**Supplied passage:**
↓

There are to be serious case reviews into the deaths of two children in an area where children’s services are deemed so poor they must be run externally.
The reviews concern the death of a baby and a child suicide in Worcestershire.
The government said in September the county’s “inadequate” child protection services must be handed over to another agency, though that has yet to happen.
An Ofsted report published on Thursday said “significant weaknesses remain”.
A whistleblower at Worcestershire County Council, who is employed as a social worker, said staff were being asked to perform an “impossible job”.
The reviews will look at whether social services, or other agencies such as the police or NHS, missed opportunities before the deaths of the two children.
Derek Benson, independent chair of Worcestershire’s Safeguarding Children’s Board, said the deaths were not necessarily symptomatic of failing children’s social services in the region.
“There is not an immediate connection in terms of commissioning serious case reviews and the issues with children’s social care and experience in Worcestershire,” he said.

↑

**Data to examine:**
↓

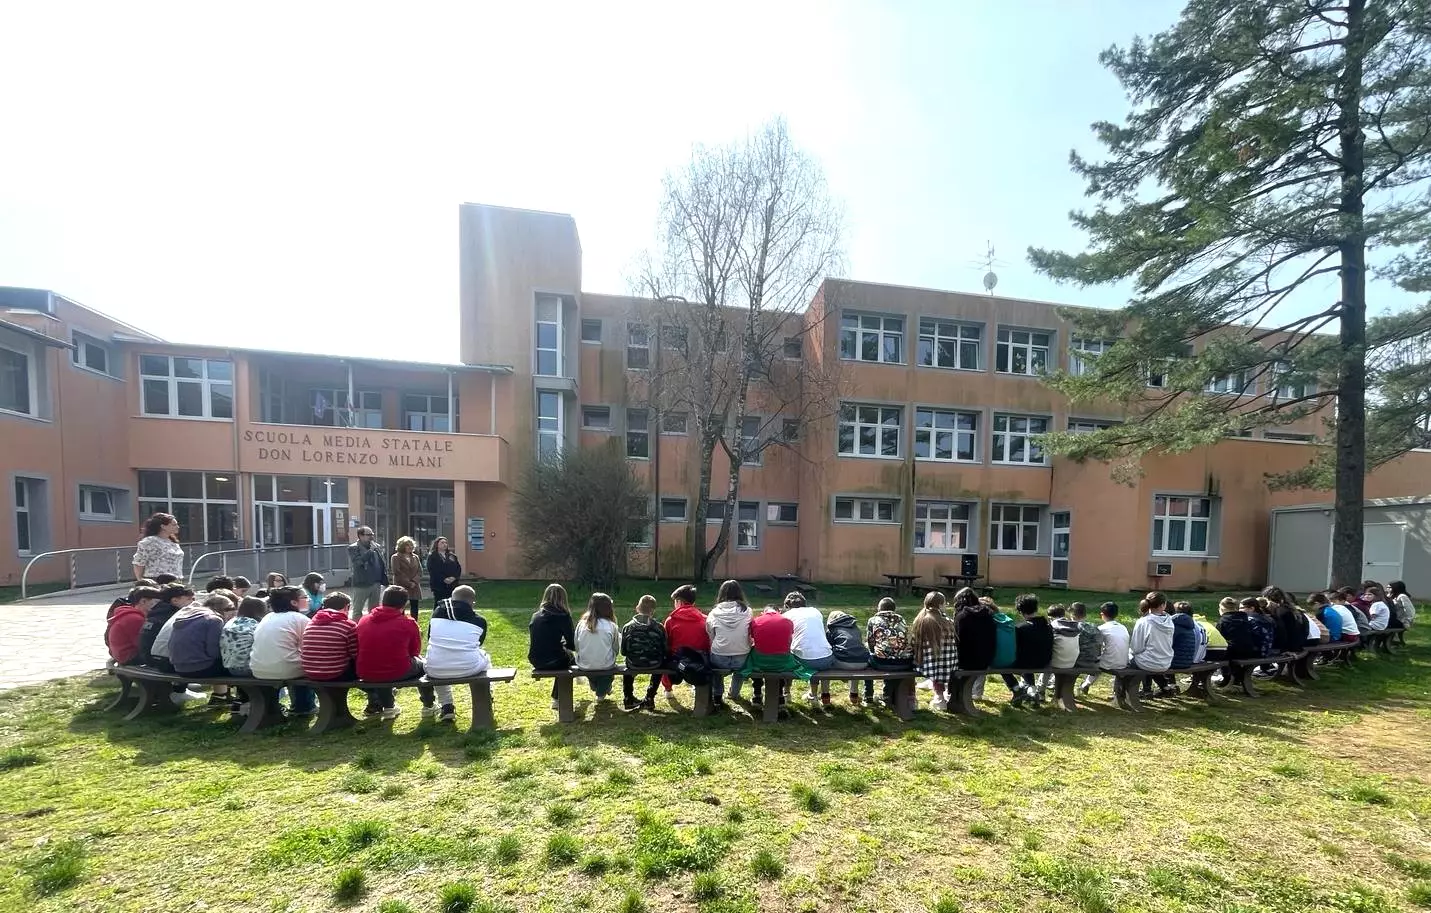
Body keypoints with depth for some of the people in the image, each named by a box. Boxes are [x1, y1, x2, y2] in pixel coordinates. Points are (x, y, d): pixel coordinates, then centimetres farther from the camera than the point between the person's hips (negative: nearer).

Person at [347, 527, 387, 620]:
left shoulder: (376, 547, 9)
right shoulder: (353, 548, -5)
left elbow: (382, 564, 14)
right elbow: (357, 561, -23)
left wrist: (384, 578, 8)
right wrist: (370, 551, -25)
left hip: (376, 584, 5)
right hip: (361, 585, -5)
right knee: (357, 610, 2)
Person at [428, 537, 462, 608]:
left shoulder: (452, 555, 15)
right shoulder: (432, 556, 1)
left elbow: (458, 568, 9)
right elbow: (432, 570, -10)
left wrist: (454, 577, -9)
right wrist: (443, 579, -17)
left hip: (452, 585, 4)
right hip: (439, 585, -4)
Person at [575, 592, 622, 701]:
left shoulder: (581, 624, -7)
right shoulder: (611, 626, -12)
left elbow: (576, 647, 0)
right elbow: (616, 650, -4)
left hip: (584, 666, 2)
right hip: (605, 666, -2)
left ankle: (595, 688, 58)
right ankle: (601, 693, 47)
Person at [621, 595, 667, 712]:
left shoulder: (627, 627, -8)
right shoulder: (659, 627, -9)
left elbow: (623, 651, -3)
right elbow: (665, 651, -5)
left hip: (633, 664, 1)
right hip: (654, 664, -1)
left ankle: (628, 698, 38)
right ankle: (649, 698, 32)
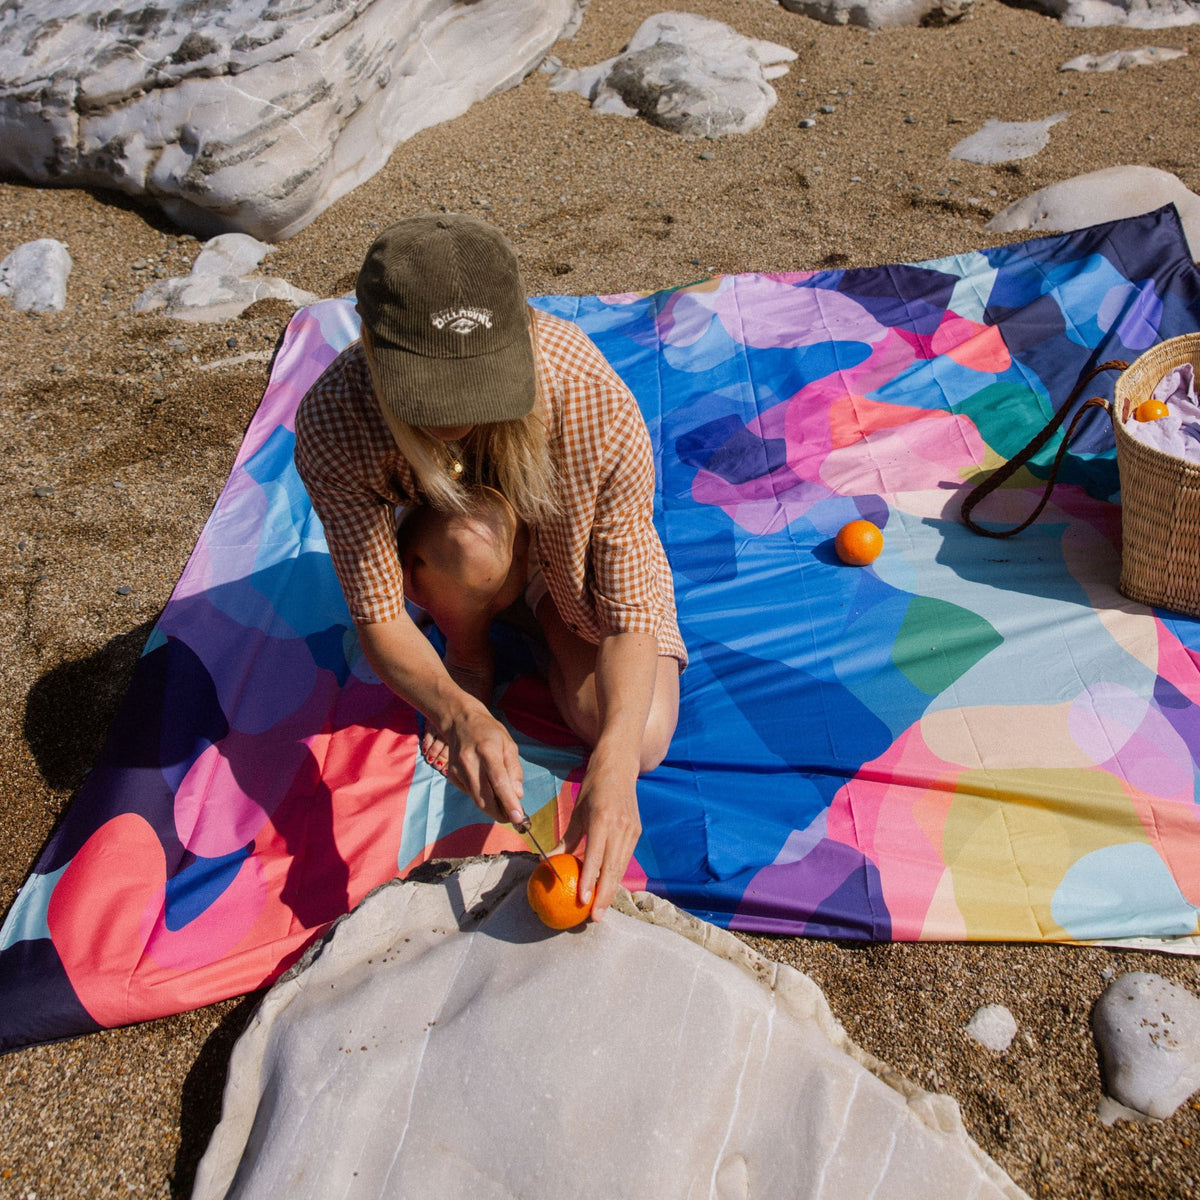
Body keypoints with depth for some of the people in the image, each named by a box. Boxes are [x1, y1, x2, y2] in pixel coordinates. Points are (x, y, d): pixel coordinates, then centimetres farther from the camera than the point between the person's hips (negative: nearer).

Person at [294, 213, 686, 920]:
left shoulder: (598, 406, -38)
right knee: (470, 535, -38)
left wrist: (614, 765, -48)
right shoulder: (332, 424, -34)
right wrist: (459, 713, -48)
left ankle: (546, 621, 15)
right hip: (451, 561, 1)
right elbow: (378, 619, -28)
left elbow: (630, 612, -33)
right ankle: (469, 656, 0)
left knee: (644, 739, -18)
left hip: (576, 549, 0)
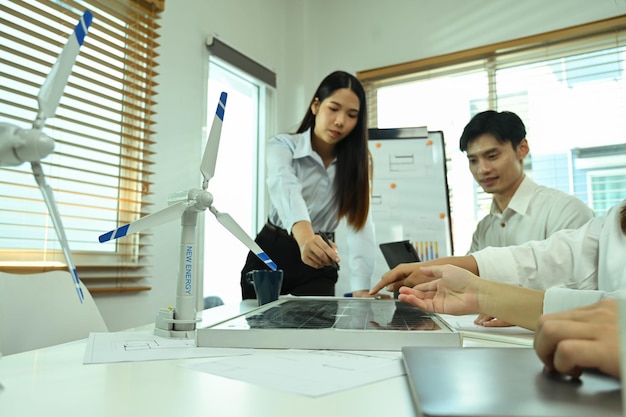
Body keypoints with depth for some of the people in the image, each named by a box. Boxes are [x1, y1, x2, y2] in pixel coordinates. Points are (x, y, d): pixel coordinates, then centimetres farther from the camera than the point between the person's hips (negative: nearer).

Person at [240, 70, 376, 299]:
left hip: (318, 264, 2)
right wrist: (304, 235, -58)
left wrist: (361, 288, -33)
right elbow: (284, 186, -36)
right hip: (272, 254, -1)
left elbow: (360, 222, -18)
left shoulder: (355, 161, -6)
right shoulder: (283, 145, -14)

↑

**Exercise directions:** Quote from the Worcestershire article the part that begins with the words containing "An Ofsted report" and ends with "in the region.". Rely only on the article about the Worcestershire child death reviews.

**Output:**
An Ofsted report published on Thursday said “significant weaknesses remain”.
A whistleblower at Worcestershire County Council, who is employed as a social worker, said staff were being asked to perform an “impossible job”.
The reviews will look at whether social services, or other agencies such as the police or NHS, missed opportunities before the deaths of the two children.
Derek Benson, independent chair of Worcestershire’s Safeguarding Children’s Board, said the deaths were not necessarily symptomatic of failing children’s social services in the region.